Otherwise, if there are no saddle points, then both players need to employ a random mix of strategies, and solving the above primal-dual problem find \(\p, \q\text{,}\) the probability distribution of the valid strategies for both players.
The theorem that shows this approach is valid is the von Neumann minimax Theorem Theorem 5.2.5. We first note that technically the above problem attempts to maximize \(u\) (minimize \(v\)) constrained by \(u\leq \displaystyle \min_{1\leq i\leq n} A_i \q\text{,}\) (minimize \(v\geq \displaystyle \min_{1\leq j\leq m} \p A^j\)), i.e. it maximizes or minimizes across pure strategies, but we wish to max or min across mixed strategies. These can be shown to be equivalent, a pure strategy is a type of mixed strategy, and the other inequality can be shown through some algebra.

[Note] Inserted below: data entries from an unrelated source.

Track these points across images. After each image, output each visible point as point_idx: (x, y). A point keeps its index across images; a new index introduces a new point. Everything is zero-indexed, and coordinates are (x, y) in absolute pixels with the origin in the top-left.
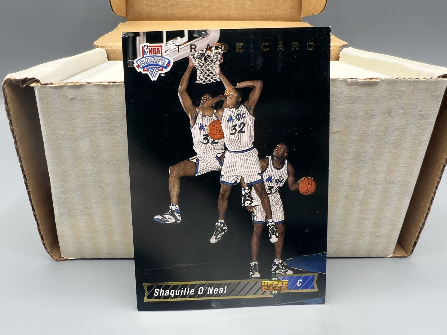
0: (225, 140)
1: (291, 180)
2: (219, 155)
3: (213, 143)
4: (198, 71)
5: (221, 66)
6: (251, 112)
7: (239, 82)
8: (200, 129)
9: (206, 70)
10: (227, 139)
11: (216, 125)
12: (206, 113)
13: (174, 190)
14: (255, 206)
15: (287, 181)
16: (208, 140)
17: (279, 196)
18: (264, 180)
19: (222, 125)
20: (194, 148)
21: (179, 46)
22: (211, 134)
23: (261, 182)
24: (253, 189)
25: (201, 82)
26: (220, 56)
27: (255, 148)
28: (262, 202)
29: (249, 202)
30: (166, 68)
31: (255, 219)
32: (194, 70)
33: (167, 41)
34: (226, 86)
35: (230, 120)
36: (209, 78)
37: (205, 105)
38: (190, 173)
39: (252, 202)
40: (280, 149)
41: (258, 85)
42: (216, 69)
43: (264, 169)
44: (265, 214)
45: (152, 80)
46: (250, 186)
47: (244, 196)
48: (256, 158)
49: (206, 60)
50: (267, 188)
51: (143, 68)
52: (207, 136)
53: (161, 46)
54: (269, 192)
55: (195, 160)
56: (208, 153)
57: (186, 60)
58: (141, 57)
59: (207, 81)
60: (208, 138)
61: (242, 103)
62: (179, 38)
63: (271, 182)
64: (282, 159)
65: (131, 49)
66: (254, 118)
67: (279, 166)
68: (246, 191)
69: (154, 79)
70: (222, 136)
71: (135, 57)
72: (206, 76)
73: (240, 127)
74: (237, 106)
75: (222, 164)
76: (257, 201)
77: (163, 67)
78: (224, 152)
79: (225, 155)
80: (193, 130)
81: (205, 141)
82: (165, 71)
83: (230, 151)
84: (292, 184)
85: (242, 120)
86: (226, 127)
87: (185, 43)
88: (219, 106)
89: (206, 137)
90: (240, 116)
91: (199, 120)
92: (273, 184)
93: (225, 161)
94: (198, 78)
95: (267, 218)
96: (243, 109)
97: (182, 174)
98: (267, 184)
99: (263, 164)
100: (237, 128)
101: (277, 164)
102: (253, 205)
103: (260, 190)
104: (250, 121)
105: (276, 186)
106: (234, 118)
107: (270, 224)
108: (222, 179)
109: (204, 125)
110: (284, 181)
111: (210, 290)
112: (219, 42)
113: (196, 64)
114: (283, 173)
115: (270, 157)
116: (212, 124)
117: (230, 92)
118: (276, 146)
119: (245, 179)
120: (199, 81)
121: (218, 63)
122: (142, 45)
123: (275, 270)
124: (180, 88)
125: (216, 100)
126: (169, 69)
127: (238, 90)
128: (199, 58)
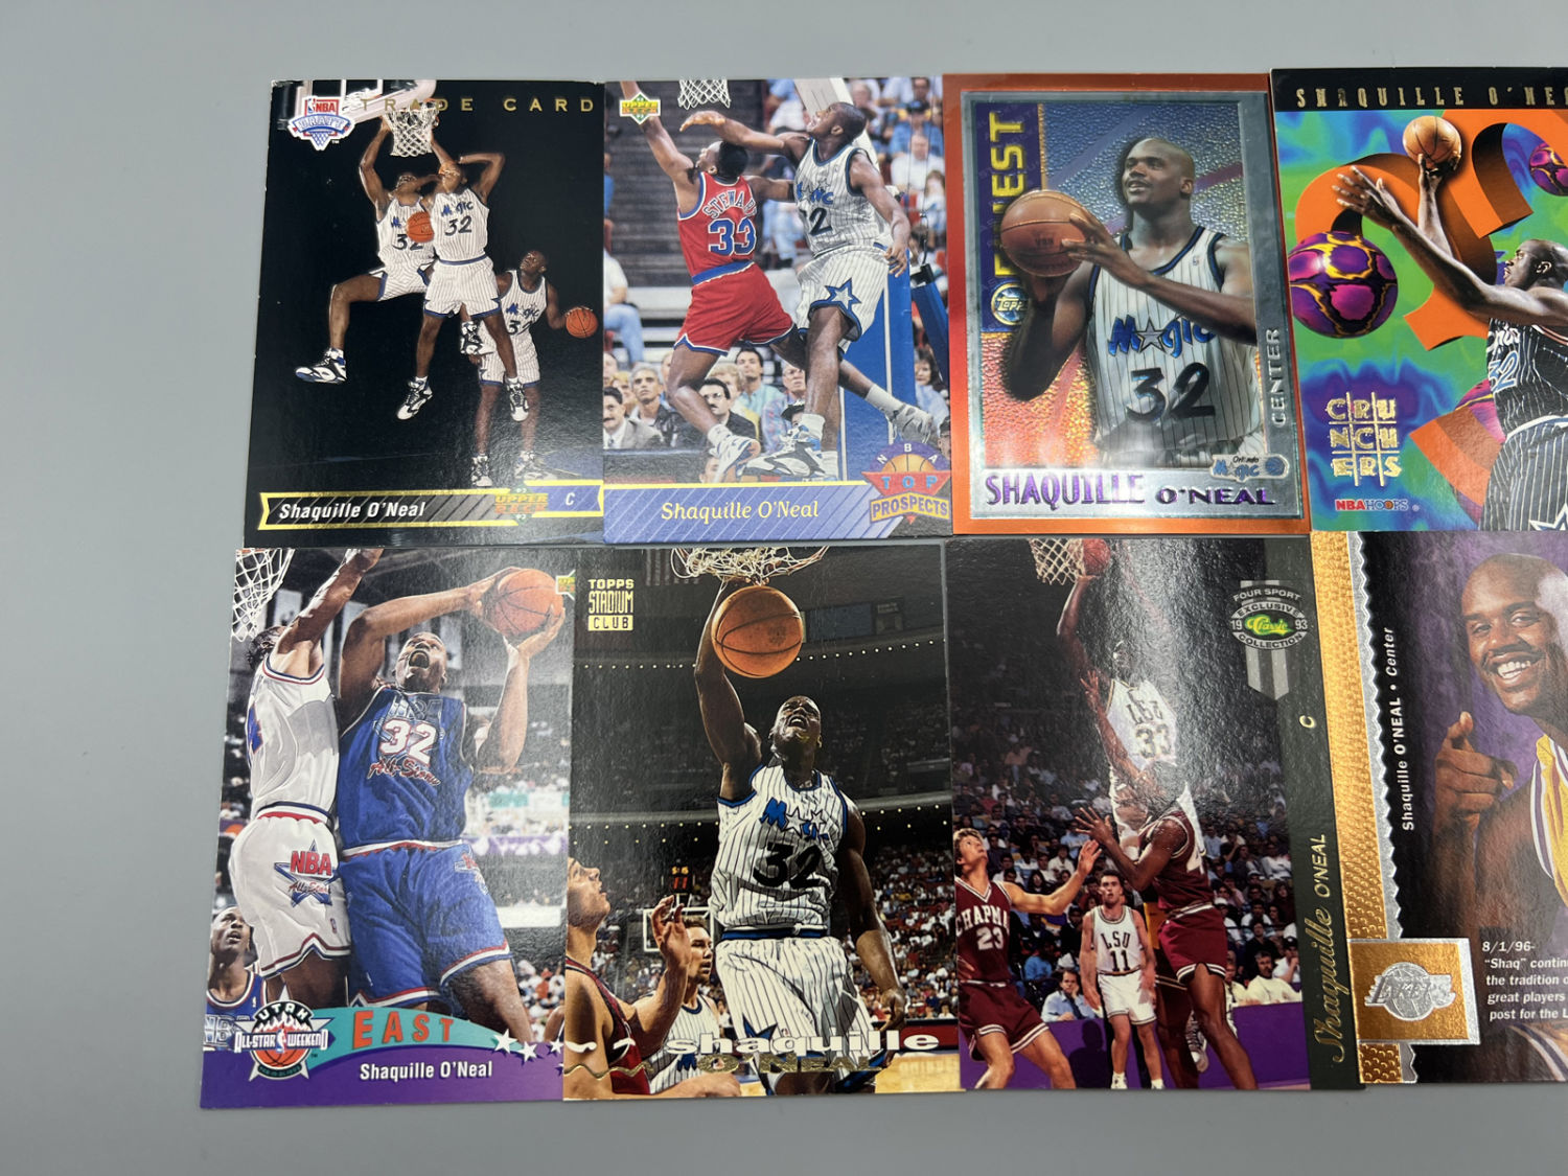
0: (435, 242)
1: (552, 310)
2: (423, 268)
3: (414, 247)
4: (395, 138)
5: (435, 130)
6: (483, 199)
7: (463, 155)
8: (392, 225)
9: (409, 137)
10: (438, 243)
11: (421, 219)
12: (405, 200)
13: (338, 323)
14: (484, 355)
15: (544, 313)
16: (405, 243)
17: (530, 337)
18: (504, 310)
19: (432, 220)
20: (380, 255)
21: (365, 101)
22: (412, 234)
23: (498, 313)
24: (483, 325)
25: (401, 154)
26: (434, 117)
27: (488, 259)
28: (499, 347)
29: (475, 347)
30: (342, 132)
31: (485, 377)
32: (389, 136)
33: (348, 92)
34: (441, 160)
35: (447, 211)
36: (414, 148)
37: (404, 189)
38: (369, 295)
39: (480, 347)
40: (532, 259)
41: (496, 160)
42: (426, 135)
43: (502, 291)
44: (503, 369)
45: (318, 148)
46: (477, 319)
47: (466, 337)
48: (490, 272)
49: (410, 122)
50: (508, 323)
51: (304, 131)
52: (405, 236)
53: (337, 101)
54: (511, 330)
55: (380, 275)
56: (404, 264)
57: (377, 121)
58: (303, 115)
59: (410, 153)
60: (407, 240)
61: (469, 185)
62: (367, 90)
63: (516, 313)
64: (535, 277)
65: (285, 105)
66: (487, 210)
67: (530, 285)
68: (470, 328)
69: (320, 146)
70: (430, 236)
71: (291, 113)
72: (409, 145)
73: (462, 222)
74: (458, 189)
75: (427, 281)
76: (489, 344)
77: (336, 131)
78: (433, 263)
79: (435, 267)
80: (379, 227)
81: (401, 245)
82: (340, 136)
83: (442, 261)
84: (554, 318)
85: (466, 212)
86: (437, 222)
87: (377, 97)
88: (428, 190)
89: (402, 238)
90: (461, 206)
91: (392, 211)
92: (519, 318)
93: (434, 277)
94: (395, 148)
95: (507, 374)
96: (469, 196)
97: (354, 296)
98: (508, 317)
99: (502, 283)
100: (458, 224)
101: (526, 283)
102: (481, 352)
103: (495, 326)
104: (480, 213)
105: (524, 321)
106: (453, 209)
107: (512, 386)
108: (427, 307)
109: (401, 219)
110: (540, 313)
111: (392, 509)
112: (433, 97)
113: (392, 127)
114: (538, 299)
115: (514, 273)
116: (414, 218)
117: (447, 168)
118: (525, 254)
119: (468, 308)
120: (396, 152)
121: (429, 128)
122: (304, 98)
123: (521, 474)
124: (363, 162)
125: (424, 181)
126: (347, 134)
127: (461, 167)
128: (399, 119)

Then if we assume that each \(a_{ij} > 0\text{,}\) then by letting \(\tilde{p}_i=\frac{p_i}{u}, \tilde{q}_j=\frac{q_j}{v}\text{,}\) the above system is equivalent to solving:
| \(\tilde{q}_1\) | \(\tilde{q}_2\) | \(\cdots\) | \(\tilde{q}_m\) | \(-1\) | ||
| \(\tilde{p}_1\) | \(a_{11}\) | \(a_{12}\) | \(\cdots\) | \(a_{1m}\) | \(1\) | \(=-t_1\) |
| \(\tilde{p}_2\) | \(a_{21}\) | \(a_{22}\) | \(\cdots\) | \(a_{2m}\) | \(1\) | \(=-t_2\) |
| \(\vdots\) | \(\vdots\) | \(\vdots\) | \(\ddots\) | \(\vdots\) | \(\vdots\) | \(\vdots\) |
| \(\tilde{p}_n\) | \(a_{n1}\) | \(a_{n2}\) | \(\cdots\) | \(a_{nm}\) | \(1\) | \(=-t_n\) |
| \(-1\) | \(1\) | \(1\) | \(\cdots\) | \(1\) | \(0\) | \(=f\) |
| \(=s_1\) | \(=s_2\) | \(\cdots\) | \(=s_n\) | \(=g\) |
We note that since each \(a_{ij} > 0\text{,}\) then the primal region is bounded, and so by the Extreme Value Theorem, the primal problem achieves a maximum, and so by the Strong Duality Theorem, the dual achieves optimality as well.
Finally, we note that when playing games of chance, the random element prevents us from knowing the actual payouts of different strategies. But we can decide to maximize/minimize expected payouts, and then may proceed as before.